SEKELUMIT KISAH SURYA
Andaikan
kita boleh berargumen kepada Tuhan sebelum kita lahir, mungkin kita akan
menyeleksi orang seperti apa yang pantas menjadi orang tua kita. Tentulah bukan
orang tua miskin yang tidak menjamin masa depan. Bukan pemulung, pengemis,
ataupun pedagang kaki lima. Siapa yang mau? Tidak ada orang di dunia yang sudi
dilahirkan miskin.

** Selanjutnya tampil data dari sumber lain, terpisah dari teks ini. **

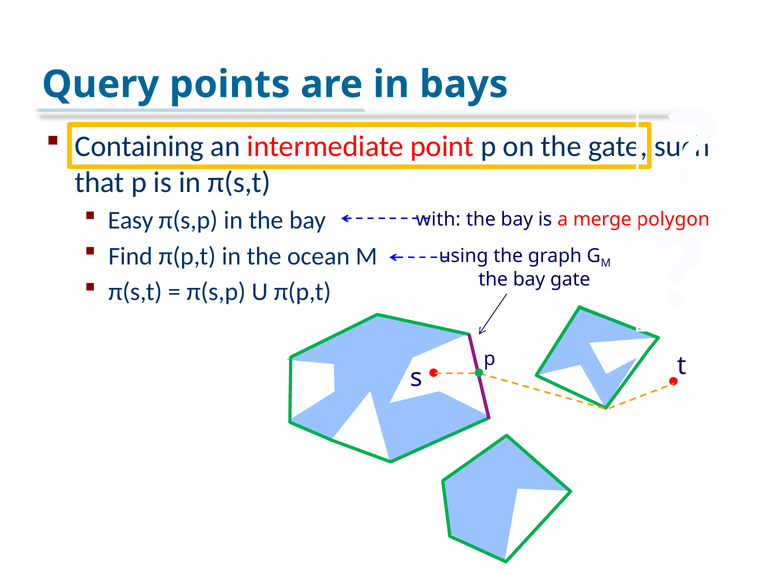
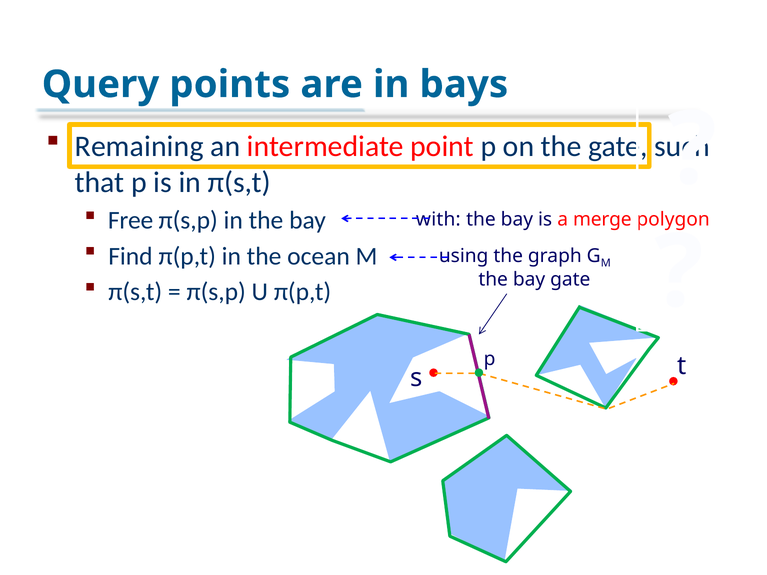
Containing: Containing -> Remaining
Easy: Easy -> Free
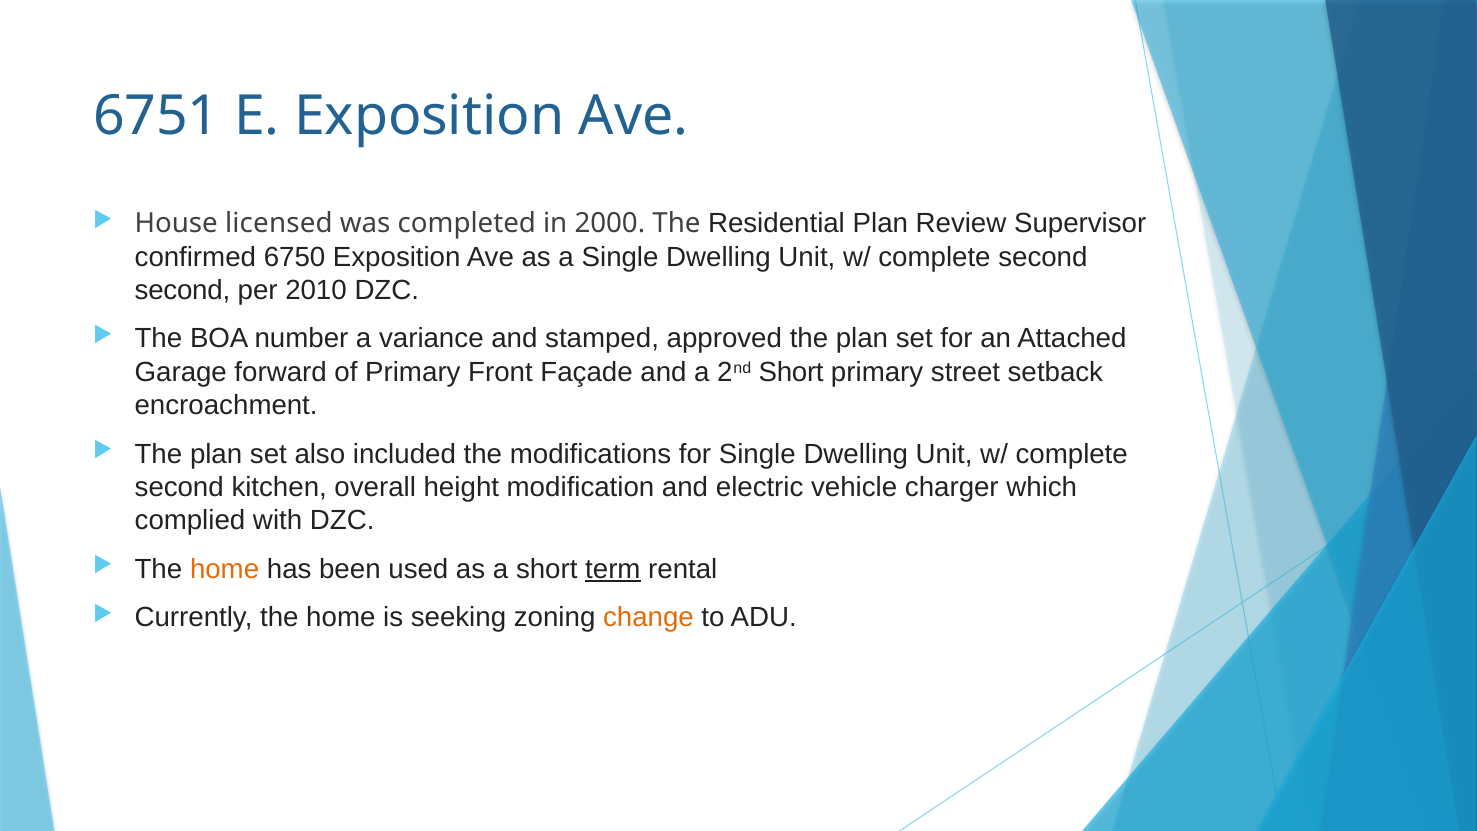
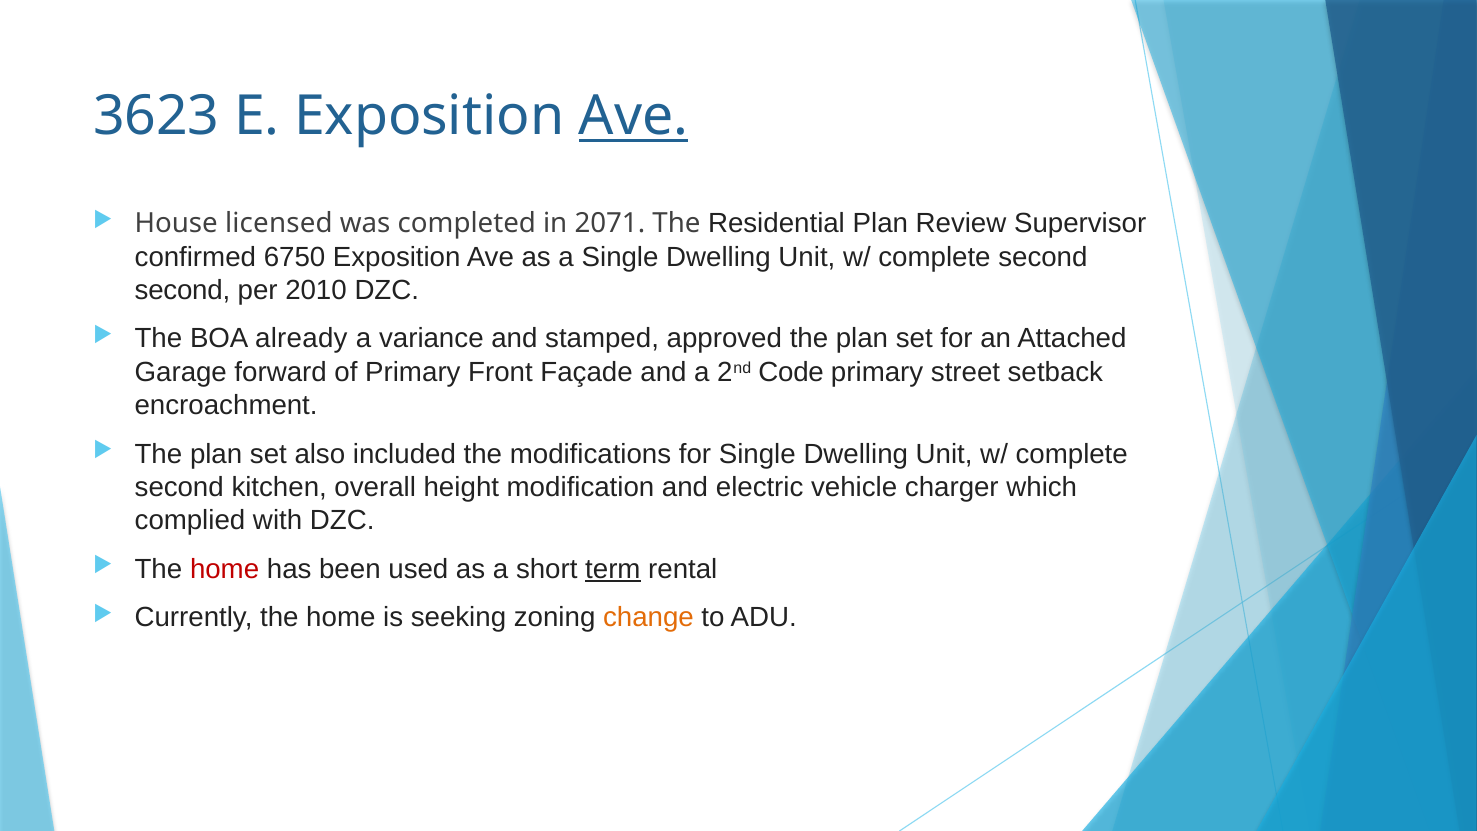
6751: 6751 -> 3623
Ave at (633, 116) underline: none -> present
2000: 2000 -> 2071
number: number -> already
2nd Short: Short -> Code
home at (225, 569) colour: orange -> red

Semua diukur dengan uang. Semuanya! Titik! Cuma orang
sinting yang berani bilang “Aku siap miskin!”. Atau bisa jadi ini perkara
keberuntungan? Dilahirkan miskin dan tidak miskin adalah dua mata koin yang
Tuhan lempar untuk kita.
Kemiskinan
bukan hal aneh bagiku. Aku sudah hidup miskin sejak orok. Orang tuaku miskin,
kakek nenekku miskin, mungkin buyutku juga. Kenyataan ini membuat aku
sentimentil dengan orang kaya. Aku benci mereka yang suka menceramahi kami
untuk sabar. Sabar? Kalau kami tidak sabar mungkin kami sudah mati terjun ke sungai.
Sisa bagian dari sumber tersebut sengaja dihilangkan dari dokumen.